> _Extracted material_
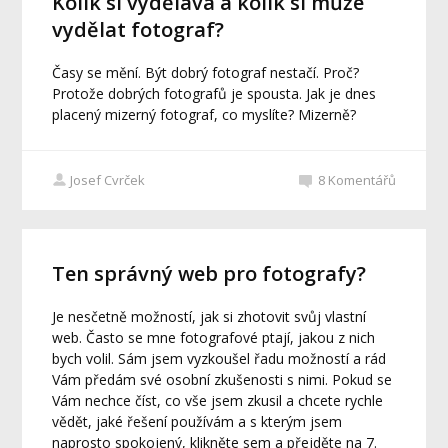
Kolik si vydělává a kolik si může
vydělat fotograf?
Časy se mění. Být dobrý fotograf nestačí. Proč?
Protože dobrých fotografů je spousta. Jak je dnes
placený mizerný fotograf, co myslíte? Mizerně?
Josef Cvrček
8
Komentářů
Ten správný web pro fotografy?
Je nesčetně možností, jak si zhotovit svůj vlastní
web. Často se mne fotografové ptají, jakou z nich
bych volil. Sám jsem vyzkoušel řadu možností a rád
Vám předám své osobní zkušenosti s nimi. Pokud se
Vám nechce číst, co vše jsem zkusil a chcete rychle
vědět, jaké řešení používám a s kterým jsem
naprosto spokojený, klikněte sem a přejděte na 7.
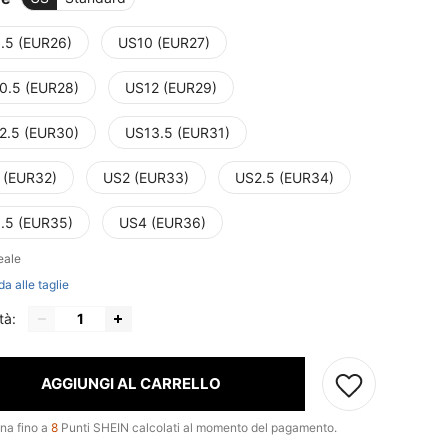
.5 (EUR26)
US10 (EUR27)
0.5 (EUR28)
US12 (EUR29)
2.5 (EUR30)
US13.5 (EUR31)
 (EUR32)
US2 (EUR33)
US2.5 (EUR34)
.5 (EUR35)
US4 (EUR36)
eale
da alle taglie
tà:
AGGIUNGI AL CARRELLO
na fino a
8
Punti SHEIN calcolati al momento del pagamento.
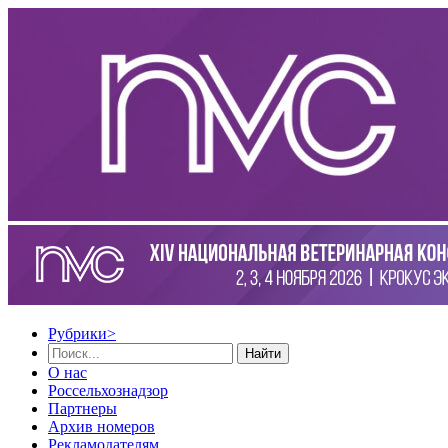
Рубрики
>
Найти
О нас
Россельхознадзор
Партнеры
Архив номеров
Рекламодателям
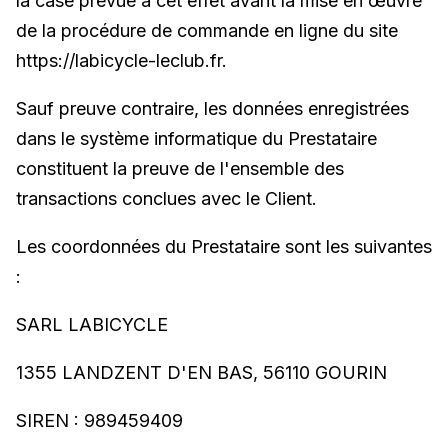
la case prévue à cet effet avant la mise en œuvre
de la procédure de commande en ligne du site
https://labicycle-leclub.fr .
Sauf preuve contraire, les données enregistrées
dans le système informatique du Prestataire
constituent la preuve de l'ensemble des
transactions conclues avec le Client.
Les coordonnées du Prestataire sont les suivantes
:
SARL LABICYCLE
1355 LANDZENT D'EN BAS, 56110 GOURIN
SIREN : 989459409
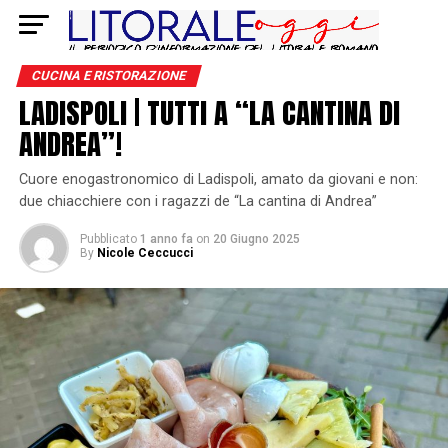
CUCINA E RISTORAZIONE
LADISPOLI | TUTTI A “LA CANTINA DI
ANDREA”!
Cuore enogastronomico di Ladispoli, amato da giovani e non:
due chiacchiere con i ragazzi de “La cantina di Andrea”
Pubblicato
1 anno fa
on
20 Giugno 2025
By
Nicole Ceccucci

> _What you need to do_
Retype the lines exactly. Begin at the one that holds "Sauf preuve contraire, les", stop at the last line of the entries above, and drop the pictures.

> _Task solution_
Sauf preuve contraire, les données enregistrées
dans le système informatique du Prestataire
constituent la preuve de l'ensemble des
transactions conclues avec le Client.
Les coordonnées du Prestataire sont les suivantes
:
SARL LABICYCLE
1355 LANDZENT D'EN BAS, 56110 GOURIN
SIREN : 989459409
CUCINA E RISTORAZIONE
LADISPOLI | TUTTI A “LA CANTINA DI
ANDREA”!
Cuore enogastronomico di Ladispoli, amato da giovani e non:
due chiacchiere con i ragazzi de “La cantina di Andrea”
Pubblicato
1 anno fa
on
20 Giugno 2025
By
Nicole Ceccucci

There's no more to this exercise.